Under state law, cabinet secretaries are appointed by the governor with the consent of the state Senate. They serve at the pleasure of the governor, who has the power to dismiss them.
We have no quarrel with that system. If the Senate finds an appointee doesn’t have the proper credentials to do the job, has an unknown criminal history or is growing a horn out of the back of their head, the Senate can reject an appointee. That system also has the benefit of making the governor choose cabinet appointees that are acceptable for Senate confirmation.
But, by delaying confirmation votes — which could and should be done as soon as practicable — for months on end, the GOP senators have arrogated for themselves the job of doing performance reviews of Evers’ cabinet members, and not just reviewing their credentials when they are named to their posts.
That job is the governor’s, not the Senate’s. By delaying confirmation votes, the Senate is wielding a sword of Damocles over the department heads.
The practical effect of the GOP’s confirmation limbo is to undercut the ability of cabinet heads to run their departments: State employees under their direction may not be as responsive to direction if they think their boss may be out the door tomorrow.
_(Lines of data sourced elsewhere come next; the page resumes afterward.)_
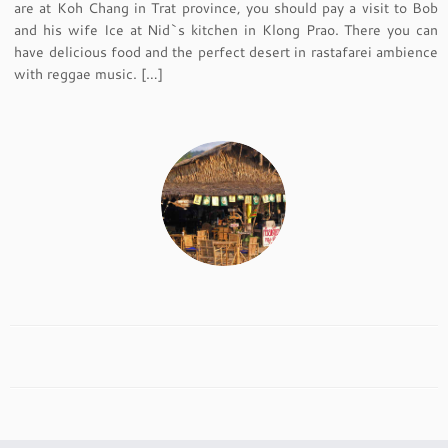
are at Koh Chang in Trat province, you should pay a visit to Bob
and his wife Ice at Nid`s kitchen in Klong Prao. There you can
have delicious food and the perfect desert in rastafarei ambience
with reggae music. […]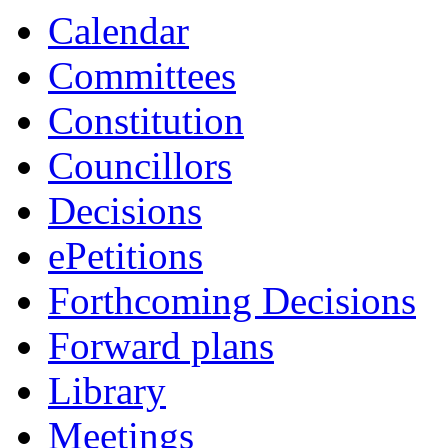
Calendar
Committees
Constitution
Councillors
Decisions
ePetitions
Forthcoming Decisions
Forward plans
Library
Meetings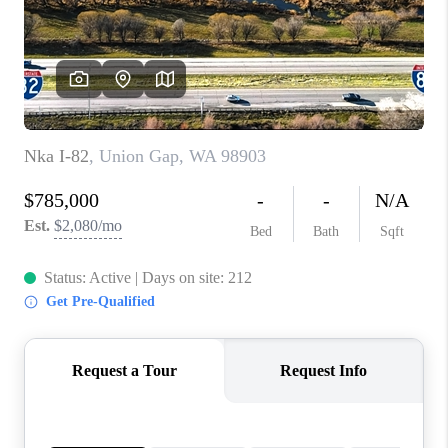
TOP AREAS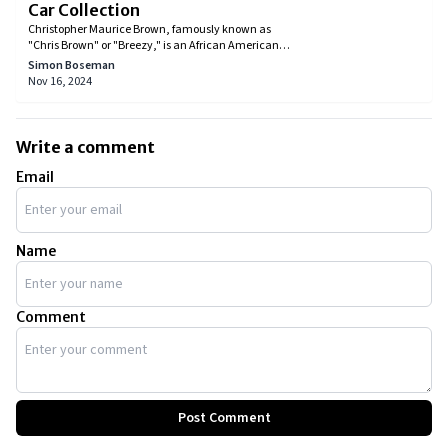
Car Collection
Christopher Maurice Brown, famously known as
"Chris Brown" or "Breezy," is an African American
singer, rapper, dancer, and actor. He achieved early
Simon Boseman
success and signed several deals with recording
Nov 16, 2024
studios, which brought him a lot of money. With all
that cash, he developed an early habit of buying fast
and expensive cars, Lamborghinis in particular,
making Chris' car collection a feast for petrolheads.
Write a comment
Email
Name
Comment
Post Comment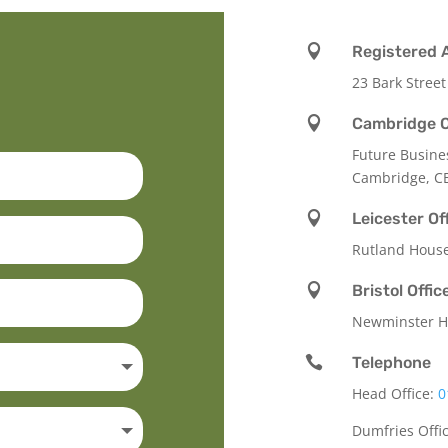

Registered 
23 Bark Street

Cambridge O
Future Busine
Cambridge, C

Leicester Of
Rutland Hous

Bristol Offic
Newminster Ho

Telephone
Head Office:
0
Dumfries Offi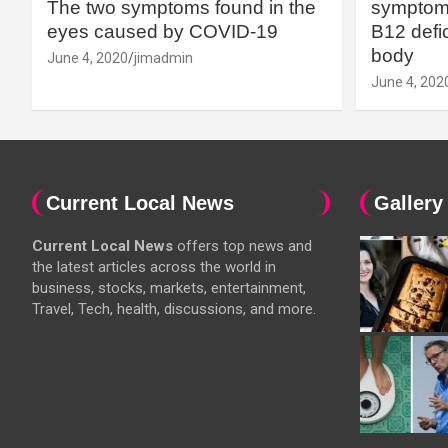
The two symptoms found in the
symptoms
eyes caused by COVID-19
B12 defic
body
June 4, 2020
jimadmin
June 4, 202
Current Local News
Gallery
Current Local News
offers top news and
the latest articles across the world in
business, stocks, markets, entertainment,
Travel, Tech, health, discussions, and more.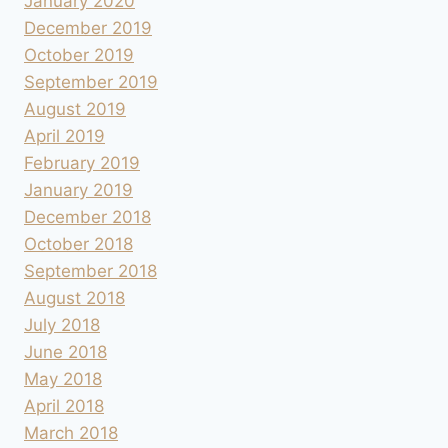
January 2020
December 2019
October 2019
September 2019
August 2019
April 2019
February 2019
January 2019
December 2018
October 2018
September 2018
August 2018
July 2018
June 2018
May 2018
April 2018
March 2018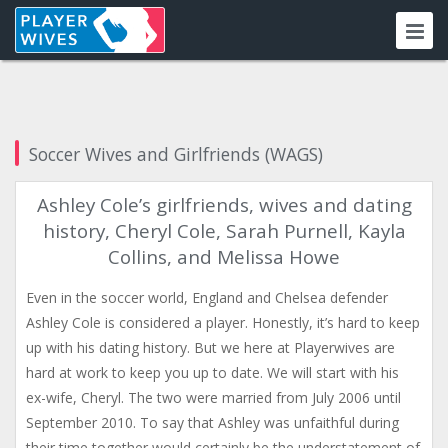
Soccer Wives and Girlfriends (WAGS)
Ashley Cole’s girlfriends, wives and dating
history, Cheryl Cole, Sarah Purnell, Kayla
Collins, and Melissa Howe
Even in the soccer world, England and Chelsea defender
Ashley Cole is considered a player. Honestly, it’s hard to keep
up with his dating history. But we here at Playerwives are
hard at work to keep you up to date. We will start with his
ex-wife, Cheryl. The two were married from July 2006 until
September 2010. To say that Ashley was unfaithful during
their time together would certainly be the understatement of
And who, we ask, would be willing to leave their current job to serve in a governor’s cabinet knowing that they would have two bosses with wildly different political philosophies — both of whom could fire them?
That can only lead to inferior cabinet appointees, and diminish the effectiveness and responsiveness of state agencies — and that is not good governance.
The Republican majority in the Senate should abandon this confirmation-delay gambit, and show some respect for the majority of voters in the state who put Evers into office.